I have been contemplating my own Mac archive GUI for some time, but I’d rather help you create something polished that supports as many formats as possible, in the best manner possible.
Please let me know (either here, or via the email I used for this post) if this is of interest to you, as I’d love to see Springy grow into the premier archive manager for OS X.
What do you think of the suggestion of giving users a time-based free trial, rather than a restrictive 50mb/500 files restriction?
Comparable applications in Windows offer those. WinZip offers 30 days. WinRAR offers 40 days. All unrestricted.
Could we have an update on the progress please?
Thanks.
Hi Paul,
Not much happening, unfortunately. Mostly busy with Path Finder and the current schedule will allow me to start working on Springy (or its successor, I also have some other ideas about archiving tool) again around October – November this year.
Hey Dragan;
You mentioned my session at Adobe MAX as maybe bumping up the use of Springy in the ePUB world. I’m still an avid user of Springy and will again use it at my upcoming session this year on ePUB.
Any info, any hints, any news on any updates would be great to hear. And I’ll want to know when you have a new version.
Thanks for the wonderful tool.
—- Colin
Thanks for your nice words Colin. My plan is to get back to development of Springy at the beginning of next year.
...in english, because it is international blog.
Hello Dragan,
Is there any progress creating Springy 2? And when you came to visit Serbia?
Anyway, thanks for everything you done for SMUG:)
regards,
ringeraja
Just a quick note to say that I too would love to see some new features in Springy, particularly toward ePub authoring.

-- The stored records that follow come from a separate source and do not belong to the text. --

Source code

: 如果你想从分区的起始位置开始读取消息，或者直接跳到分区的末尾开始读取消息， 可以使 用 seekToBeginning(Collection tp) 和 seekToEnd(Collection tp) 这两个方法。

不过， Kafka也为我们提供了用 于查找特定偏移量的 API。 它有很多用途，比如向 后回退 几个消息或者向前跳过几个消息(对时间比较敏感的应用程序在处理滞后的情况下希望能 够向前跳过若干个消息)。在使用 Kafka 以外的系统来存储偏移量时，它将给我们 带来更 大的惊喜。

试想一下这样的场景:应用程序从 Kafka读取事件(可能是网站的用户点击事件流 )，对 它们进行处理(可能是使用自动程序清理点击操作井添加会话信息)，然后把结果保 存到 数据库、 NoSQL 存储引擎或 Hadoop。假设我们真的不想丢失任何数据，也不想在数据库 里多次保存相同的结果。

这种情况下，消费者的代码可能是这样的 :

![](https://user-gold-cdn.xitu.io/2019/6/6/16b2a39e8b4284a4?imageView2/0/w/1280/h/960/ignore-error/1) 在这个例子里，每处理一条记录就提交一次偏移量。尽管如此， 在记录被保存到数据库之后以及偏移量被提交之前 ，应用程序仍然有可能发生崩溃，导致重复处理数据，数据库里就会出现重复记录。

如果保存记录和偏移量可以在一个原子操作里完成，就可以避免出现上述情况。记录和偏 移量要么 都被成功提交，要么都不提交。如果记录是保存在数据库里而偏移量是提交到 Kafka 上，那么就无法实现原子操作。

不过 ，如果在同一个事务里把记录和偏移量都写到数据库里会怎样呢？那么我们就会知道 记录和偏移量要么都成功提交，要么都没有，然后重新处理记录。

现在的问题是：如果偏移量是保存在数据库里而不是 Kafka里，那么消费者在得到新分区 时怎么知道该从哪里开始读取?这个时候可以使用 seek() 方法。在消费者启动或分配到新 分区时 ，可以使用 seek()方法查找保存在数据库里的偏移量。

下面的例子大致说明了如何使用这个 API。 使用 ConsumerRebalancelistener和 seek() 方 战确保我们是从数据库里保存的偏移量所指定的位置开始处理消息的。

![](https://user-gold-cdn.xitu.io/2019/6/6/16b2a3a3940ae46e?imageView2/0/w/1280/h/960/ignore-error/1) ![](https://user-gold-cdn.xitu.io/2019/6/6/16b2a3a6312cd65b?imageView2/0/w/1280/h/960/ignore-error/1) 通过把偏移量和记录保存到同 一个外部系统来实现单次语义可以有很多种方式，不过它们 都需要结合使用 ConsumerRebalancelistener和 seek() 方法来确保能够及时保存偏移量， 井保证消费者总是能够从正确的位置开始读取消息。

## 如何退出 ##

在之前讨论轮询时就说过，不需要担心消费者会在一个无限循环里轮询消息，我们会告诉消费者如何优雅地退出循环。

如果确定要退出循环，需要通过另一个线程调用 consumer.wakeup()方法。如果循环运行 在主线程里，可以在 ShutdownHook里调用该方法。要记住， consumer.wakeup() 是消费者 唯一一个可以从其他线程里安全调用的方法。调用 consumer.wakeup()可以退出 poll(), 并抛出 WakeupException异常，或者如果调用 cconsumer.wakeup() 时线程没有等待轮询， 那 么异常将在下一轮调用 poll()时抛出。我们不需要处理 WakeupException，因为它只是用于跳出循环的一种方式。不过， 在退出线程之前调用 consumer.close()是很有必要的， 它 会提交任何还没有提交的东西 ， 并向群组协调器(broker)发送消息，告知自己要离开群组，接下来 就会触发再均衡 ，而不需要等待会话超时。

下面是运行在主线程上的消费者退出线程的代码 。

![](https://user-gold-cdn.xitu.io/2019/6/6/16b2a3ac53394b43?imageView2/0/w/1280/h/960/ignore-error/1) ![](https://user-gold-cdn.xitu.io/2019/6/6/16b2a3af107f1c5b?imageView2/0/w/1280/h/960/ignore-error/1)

Springy is already a very nice tool for properly zipping ePub package – with maybe a preset (that would disable compression for mimetype and assure the file in the first in the archive, for example), that would be the obligatory tool for any ePub maker on Mac.

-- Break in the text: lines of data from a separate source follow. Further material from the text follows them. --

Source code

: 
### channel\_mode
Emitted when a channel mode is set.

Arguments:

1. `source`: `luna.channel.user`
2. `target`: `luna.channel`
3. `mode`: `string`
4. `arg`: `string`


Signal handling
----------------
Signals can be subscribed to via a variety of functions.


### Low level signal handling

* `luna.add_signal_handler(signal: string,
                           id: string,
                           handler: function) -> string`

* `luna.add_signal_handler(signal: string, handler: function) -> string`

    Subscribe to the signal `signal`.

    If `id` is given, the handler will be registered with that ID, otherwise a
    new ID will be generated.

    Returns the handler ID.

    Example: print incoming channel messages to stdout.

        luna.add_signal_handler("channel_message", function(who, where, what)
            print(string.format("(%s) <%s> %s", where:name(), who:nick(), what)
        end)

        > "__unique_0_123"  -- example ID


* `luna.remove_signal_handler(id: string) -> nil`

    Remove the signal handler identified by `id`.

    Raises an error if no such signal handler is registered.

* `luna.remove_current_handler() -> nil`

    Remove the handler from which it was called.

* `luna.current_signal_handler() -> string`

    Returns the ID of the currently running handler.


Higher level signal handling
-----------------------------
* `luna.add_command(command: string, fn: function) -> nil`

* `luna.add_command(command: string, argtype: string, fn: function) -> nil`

It could be a good direction for Springy, specialized features.
The limits to the trial would have to change, because as of now, you can unzip / zip most of the ePubs package without licensing. Only the most complex, video-heavy of the ePub need a licensed version.
Hi Dragan,
Could you please post another blog regarding the current status of the rebuild of Springy as this post is over a year old now.
Thanks.
Paul
Yes, me too.
I am evaluating an alternative to BetterZip, but I’m a little concerned about getting Springy if development has stopped. Also, I use 7zip quite a bit and it sounds like the implementation of this format is not up to your standard yet.
Thanks!
Just want to send some encouragement. As an eBook designer I use Springy many times a day, and cherish its simplicity and power. I’m thrilled to learn it will run in OSX 10.7. That was a big worry, as I’m not sure how I’d get my work done without Springy.

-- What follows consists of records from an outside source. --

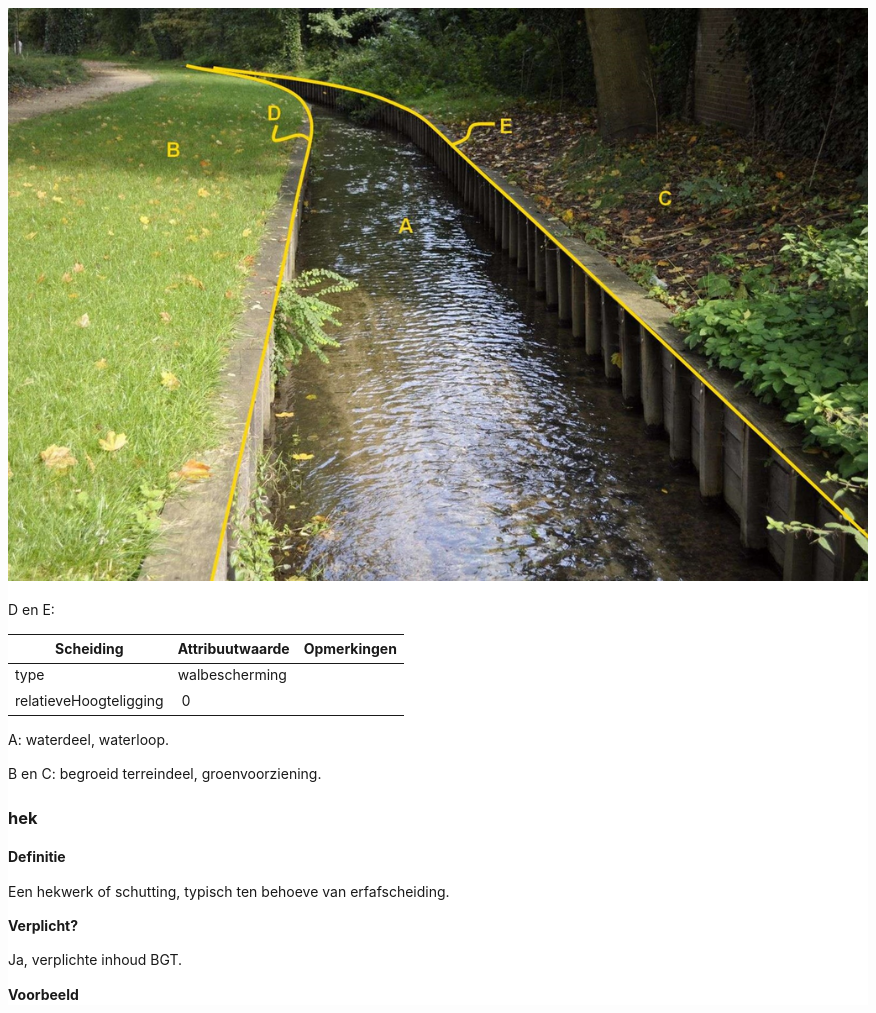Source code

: ![](media/6d2a5aeaa6f2e0891ab2c31946766fb9.jpg)

D en E:

| **Scheiding**          | **Attribuutwaarde** | **Opmerkingen** |
|------------------------|---------------------|-----------------|
| type                   | walbescherming      |                 |
| relatieveHoogteligging |  0                  |                 |

A: waterdeel, waterloop.

B en C: begroeid terreindeel, groenvoorziening.

### hek

**Definitie**

Een hekwerk of schutting, typisch ten behoeve van erfafscheiding.

**Verplicht?**

Ja, verplichte inhoud BGT.

**Voorbeeld**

Thank you for a brilliant product, and although I’m perfectly happy with it as it is, I’ll look forward to 2.0.
Are there any news about Springy 2.0? I would love to buy the new version, especially since current Springy does not always behave as expected under OSX Lion.
Hi Dragan,
Me again.
Could you please let us know whether Springy is still being developed, and if it is, roughly how far away you think you are from it coming out.
It’s been over two years since this blog post…
Checking in again. This was my favorite archive utility for mac. It’s the closest thing to Winrar I’ve found. Any progress? My last hope is that all of Springy’s great features will be completely integrated into Pathfinder at some point.
Springy is pretty awesome, but 1.x is totally unstable on 10.8 : (
If development has stopped, could you at least consider open-sourcing it? Even if it was just the 1.6 branch so we could get some stability updates…
Is the 2.0 update dead?
@indolering No, he couldn’t open source the 1.6.x branch, as there is no source any more. It was stolen as per a previous blog. So it’s either 2.0 or nothing.
It looks very like 2.0 is dead in the water too, so yeah, I’d give up hope now. Still a bit annoyed he’s kept the ordering system up when there’s no hope of bug fixes.